**PROBLEM STATEMENT:**
Quote exactly and only this range of lines in the data below: the line that holds "Счетчики электрические" to the line that holds "Parte VII. Cardiología", both included.

(Dataset entries)
[Start of section]

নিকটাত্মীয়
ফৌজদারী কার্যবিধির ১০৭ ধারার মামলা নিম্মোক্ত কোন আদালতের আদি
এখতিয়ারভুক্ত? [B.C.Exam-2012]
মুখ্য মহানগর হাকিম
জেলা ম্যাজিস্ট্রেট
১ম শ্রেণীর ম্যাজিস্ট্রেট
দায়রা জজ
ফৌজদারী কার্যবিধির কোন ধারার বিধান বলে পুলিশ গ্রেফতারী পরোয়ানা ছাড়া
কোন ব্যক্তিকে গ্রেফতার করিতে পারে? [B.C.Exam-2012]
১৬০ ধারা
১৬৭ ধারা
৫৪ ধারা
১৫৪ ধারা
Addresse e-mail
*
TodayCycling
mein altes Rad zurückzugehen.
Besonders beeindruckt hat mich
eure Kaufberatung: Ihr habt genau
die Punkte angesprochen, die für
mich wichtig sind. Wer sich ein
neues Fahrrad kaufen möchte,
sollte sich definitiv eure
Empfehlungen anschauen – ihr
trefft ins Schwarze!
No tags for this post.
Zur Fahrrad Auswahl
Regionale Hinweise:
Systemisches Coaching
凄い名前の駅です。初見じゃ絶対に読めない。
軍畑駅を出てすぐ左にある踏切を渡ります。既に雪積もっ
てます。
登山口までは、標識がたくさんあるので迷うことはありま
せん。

[End of section]
[Start of section]

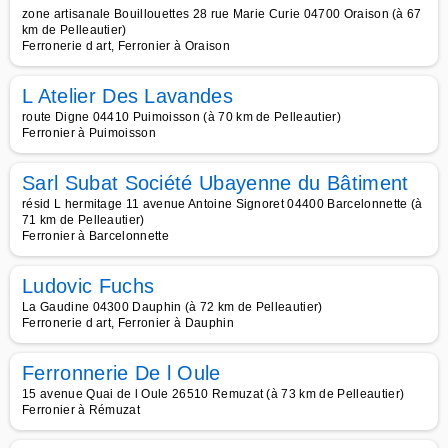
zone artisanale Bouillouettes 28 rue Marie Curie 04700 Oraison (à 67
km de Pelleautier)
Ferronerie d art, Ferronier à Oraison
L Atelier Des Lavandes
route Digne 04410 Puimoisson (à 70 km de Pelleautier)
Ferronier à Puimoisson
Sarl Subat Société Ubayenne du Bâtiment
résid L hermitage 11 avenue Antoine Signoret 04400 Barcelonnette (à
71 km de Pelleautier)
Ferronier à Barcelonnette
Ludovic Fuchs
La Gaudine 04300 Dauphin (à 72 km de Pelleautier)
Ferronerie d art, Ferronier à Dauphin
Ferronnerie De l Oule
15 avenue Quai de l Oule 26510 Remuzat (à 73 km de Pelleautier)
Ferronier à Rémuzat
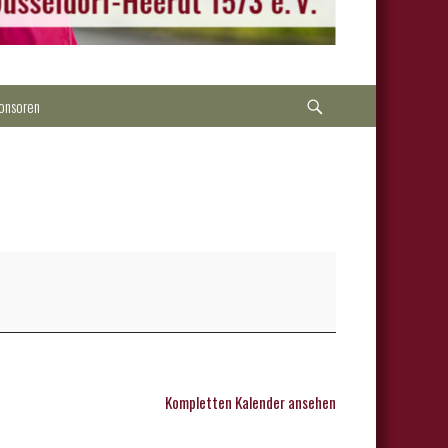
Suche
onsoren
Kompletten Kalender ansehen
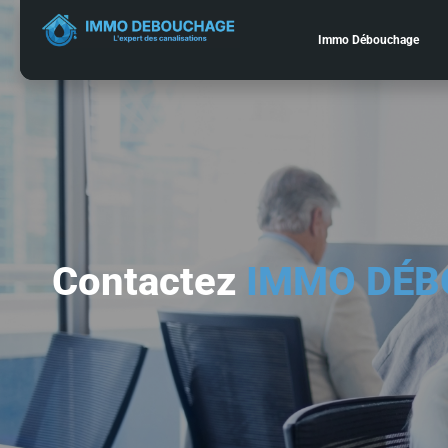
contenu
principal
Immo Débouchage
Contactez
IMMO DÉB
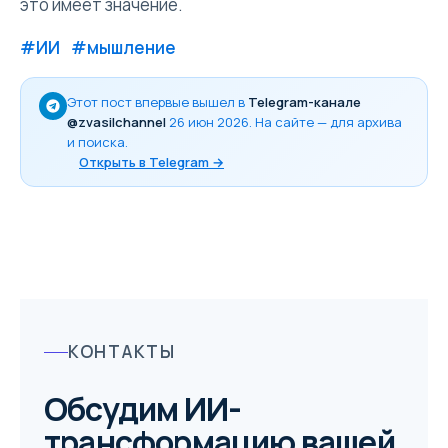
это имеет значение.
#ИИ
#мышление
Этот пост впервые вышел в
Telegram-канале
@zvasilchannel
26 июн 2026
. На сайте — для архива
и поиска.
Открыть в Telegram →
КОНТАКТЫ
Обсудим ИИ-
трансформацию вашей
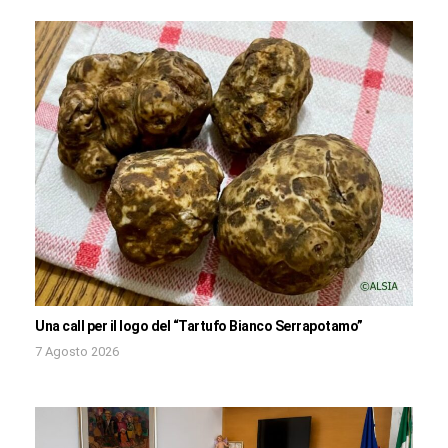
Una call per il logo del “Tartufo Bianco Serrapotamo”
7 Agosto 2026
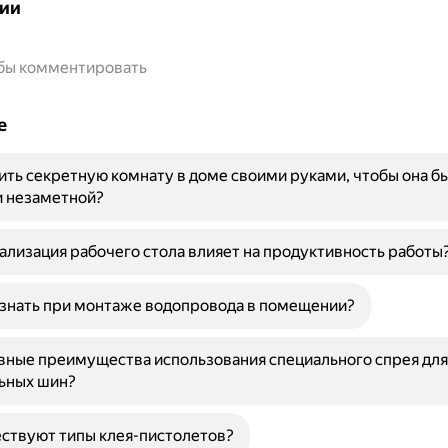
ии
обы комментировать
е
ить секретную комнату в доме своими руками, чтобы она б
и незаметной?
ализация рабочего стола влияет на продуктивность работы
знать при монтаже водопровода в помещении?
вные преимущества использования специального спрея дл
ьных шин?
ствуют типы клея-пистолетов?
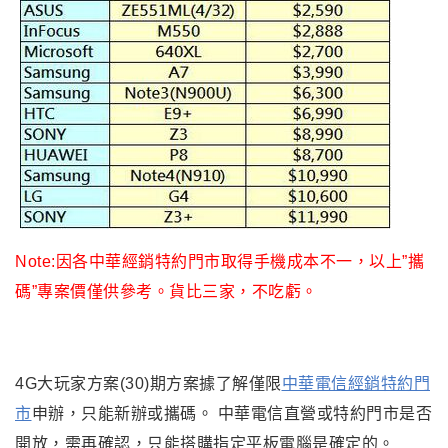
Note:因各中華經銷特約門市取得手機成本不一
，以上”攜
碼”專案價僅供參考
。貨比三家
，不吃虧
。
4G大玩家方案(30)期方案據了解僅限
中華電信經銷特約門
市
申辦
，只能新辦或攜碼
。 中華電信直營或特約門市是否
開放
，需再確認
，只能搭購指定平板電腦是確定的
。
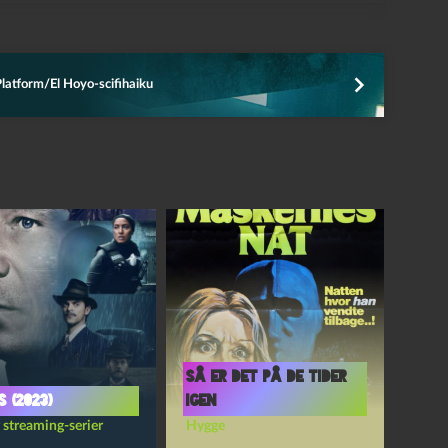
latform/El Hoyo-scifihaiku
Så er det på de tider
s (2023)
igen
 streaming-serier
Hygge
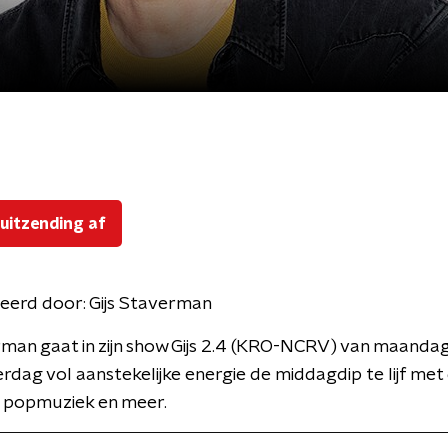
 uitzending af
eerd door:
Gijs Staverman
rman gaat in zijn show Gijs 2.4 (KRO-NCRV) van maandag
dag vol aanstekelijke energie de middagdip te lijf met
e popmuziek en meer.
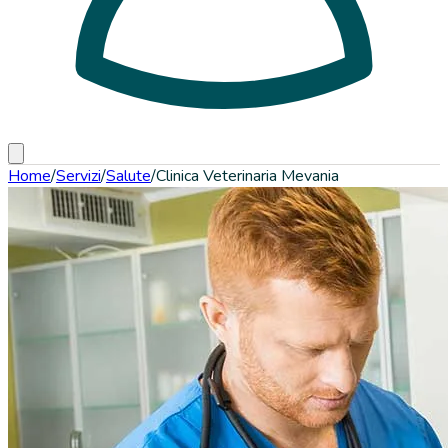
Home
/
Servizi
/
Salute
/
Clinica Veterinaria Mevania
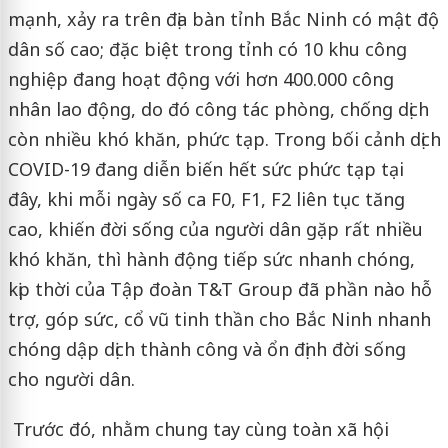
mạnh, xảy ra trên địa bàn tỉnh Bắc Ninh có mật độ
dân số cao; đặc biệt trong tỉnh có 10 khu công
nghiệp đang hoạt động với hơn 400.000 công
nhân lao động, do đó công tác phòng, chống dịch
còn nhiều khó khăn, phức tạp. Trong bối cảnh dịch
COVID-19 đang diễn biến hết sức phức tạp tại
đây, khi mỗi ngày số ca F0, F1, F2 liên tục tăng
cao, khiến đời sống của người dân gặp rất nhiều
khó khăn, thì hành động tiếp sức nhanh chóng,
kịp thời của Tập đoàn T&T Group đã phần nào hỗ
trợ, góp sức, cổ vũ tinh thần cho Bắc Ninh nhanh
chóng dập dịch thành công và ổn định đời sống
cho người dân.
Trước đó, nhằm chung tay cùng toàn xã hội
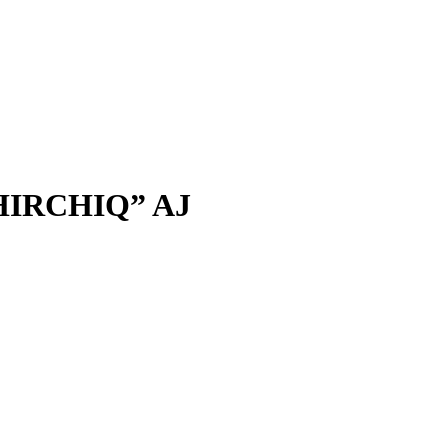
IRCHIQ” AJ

[End of section]
[Start of section]

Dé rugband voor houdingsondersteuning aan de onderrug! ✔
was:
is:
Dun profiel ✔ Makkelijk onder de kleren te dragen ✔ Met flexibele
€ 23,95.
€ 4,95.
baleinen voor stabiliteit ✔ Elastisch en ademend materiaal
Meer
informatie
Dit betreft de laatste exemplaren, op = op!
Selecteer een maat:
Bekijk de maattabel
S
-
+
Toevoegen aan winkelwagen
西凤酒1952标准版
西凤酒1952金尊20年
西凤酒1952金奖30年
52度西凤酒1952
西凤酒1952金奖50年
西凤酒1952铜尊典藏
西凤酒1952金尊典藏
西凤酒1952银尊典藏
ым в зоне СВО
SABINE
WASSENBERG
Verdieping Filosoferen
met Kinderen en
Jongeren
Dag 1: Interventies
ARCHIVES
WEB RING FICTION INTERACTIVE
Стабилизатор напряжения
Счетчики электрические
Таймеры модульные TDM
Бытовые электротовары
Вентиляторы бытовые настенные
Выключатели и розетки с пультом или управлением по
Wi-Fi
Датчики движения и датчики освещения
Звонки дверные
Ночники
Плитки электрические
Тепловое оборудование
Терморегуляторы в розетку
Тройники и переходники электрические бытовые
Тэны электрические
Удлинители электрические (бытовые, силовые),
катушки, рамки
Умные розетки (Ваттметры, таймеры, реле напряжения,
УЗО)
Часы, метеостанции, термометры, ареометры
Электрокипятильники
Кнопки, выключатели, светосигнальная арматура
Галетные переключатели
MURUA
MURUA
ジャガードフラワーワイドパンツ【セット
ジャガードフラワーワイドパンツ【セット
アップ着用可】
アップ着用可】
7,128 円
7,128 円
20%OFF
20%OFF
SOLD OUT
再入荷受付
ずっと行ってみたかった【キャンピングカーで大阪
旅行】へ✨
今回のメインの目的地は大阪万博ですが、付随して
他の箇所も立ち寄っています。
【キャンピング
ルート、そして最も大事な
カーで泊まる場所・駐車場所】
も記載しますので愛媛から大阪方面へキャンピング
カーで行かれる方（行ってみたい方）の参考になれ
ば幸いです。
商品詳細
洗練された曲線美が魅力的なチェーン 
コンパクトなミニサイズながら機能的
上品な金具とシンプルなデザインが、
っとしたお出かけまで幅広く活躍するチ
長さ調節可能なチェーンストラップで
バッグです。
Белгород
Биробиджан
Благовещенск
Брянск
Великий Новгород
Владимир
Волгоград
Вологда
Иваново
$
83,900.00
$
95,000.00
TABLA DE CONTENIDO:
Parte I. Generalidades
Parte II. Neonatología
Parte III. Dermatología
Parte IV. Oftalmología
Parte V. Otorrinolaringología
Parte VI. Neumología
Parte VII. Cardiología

[End of section]

**PROBLEM SOLUTION:**
Счетчики электрические
Таймеры модульные TDM
Бытовые электротовары
Вентиляторы бытовые настенные
Выключатели и розетки с пультом или управлением по
Wi-Fi
Датчики движения и датчики освещения
Звонки дверные
Ночники
Плитки электрические
Тепловое оборудование
Терморегуляторы в розетку
Тройники и переходники электрические бытовые
Тэны электрические
Удлинители электрические (бытовые, силовые),
катушки, рамки
Умные розетки (Ваттметры, таймеры, реле напряжения,
УЗО)
Часы, метеостанции, термометры, ареометры
Электрокипятильники
Кнопки, выключатели, светосигнальная арматура
Галетные переключатели
MURUA
MURUA
ジャガードフラワーワイドパンツ【セット
ジャガードフラワーワイドパンツ【セット
アップ着用可】
アップ着用可】
7,128 円
7,128 円
20%OFF
20%OFF
SOLD OUT
再入荷受付
ずっと行ってみたかった【キャンピングカーで大阪
旅行】へ✨
今回のメインの目的地は大阪万博ですが、付随して
他の箇所も立ち寄っています。
【キャンピング
ルート、そして最も大事な
カーで泊まる場所・駐車場所】
も記載しますので愛媛から大阪方面へキャンピング
カーで行かれる方（行ってみたい方）の参考になれ
ば幸いです。
商品詳細
洗練された曲線美が魅力的なチェーン 
コンパクトなミニサイズながら機能的
上品な金具とシンプルなデザインが、
っとしたお出かけまで幅広く活躍するチ
長さ調節可能なチェーンストラップで
バッグです。
Белгород
Биробиджан
Благовещенск
Брянск
Великий Новгород
Владимир
Волгоград
Вологда
Иваново
$
83,900.00
$
95,000.00
TABLA DE CONTENIDO:
Parte I. Generalidades
Parte II. Neonatología
Parte III. Dermatología
Parte IV. Oftalmología
Parte V. Otorrinolaringología
Parte VI. Neumología
Parte VII. Cardiología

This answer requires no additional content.